Он, видимо, здорово нагнал страху на своих бойцов. У них у всех был смущенный и виноватый вид. Он оглядел их очень строго и продолжал:

— Вы подумайте, подхожу я к этому, к Петру, к моему племяннику, — был бы его отец жив, он бы ему задал, — вижу, старательно так стреляет; спрашиваю: «Ты в которого метишь?» — «Вон, — говорит, — в того, в крайнего». Я поглядел, а он, подлюга, глаза зажмурил и бьет в белый сеет, как в копеечку.

— Обучится, — сказал успокаивающе Богачев.

— Обучится, — забурчал Калмыков, — в школу его отдавай. Немцы в атаку идут, а он учиться собрался. Студент!

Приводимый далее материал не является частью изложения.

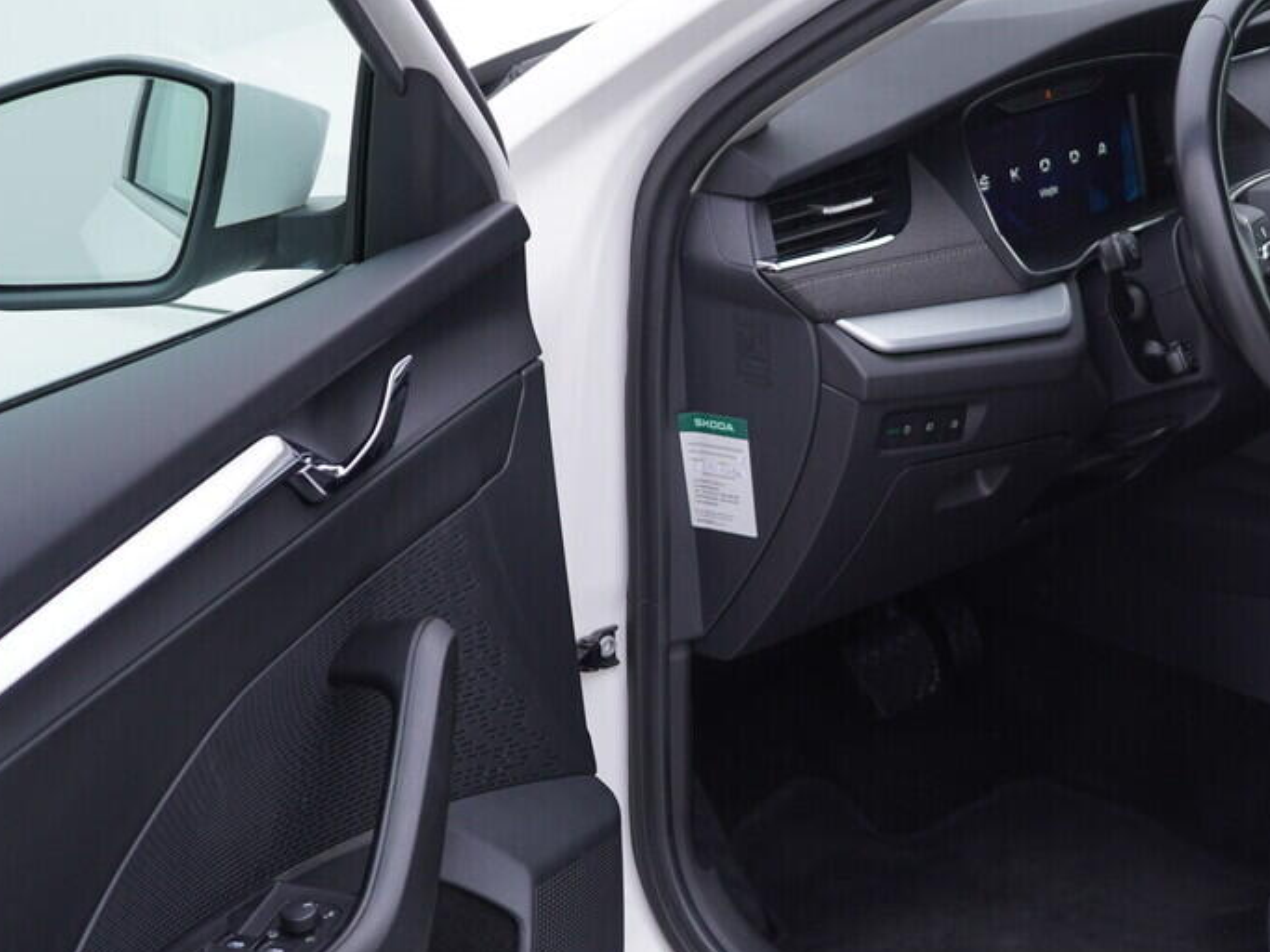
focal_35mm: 73
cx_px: 1015
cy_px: 487
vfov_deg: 20.2
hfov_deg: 26.2
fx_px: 2678
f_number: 3.2
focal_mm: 24
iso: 125
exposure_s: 1/50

— Да, — неопределенно сказал Богачев. — Ну, товарищи, вы держитесь, немцы теперь знают, что у нас здесь занята оборона, и, должно быть, сейчас начнут действовать.

— Моим тут не выстоять, — уверенно сказал Калмыков. — Они и сейчас-то едва-едва удержались. Если бы стыдно не было, наверное, побежали бы. Что будешь делать? Не могут. Воевать не привыкли. По санаториям ездить привыкли, а воевать — нет.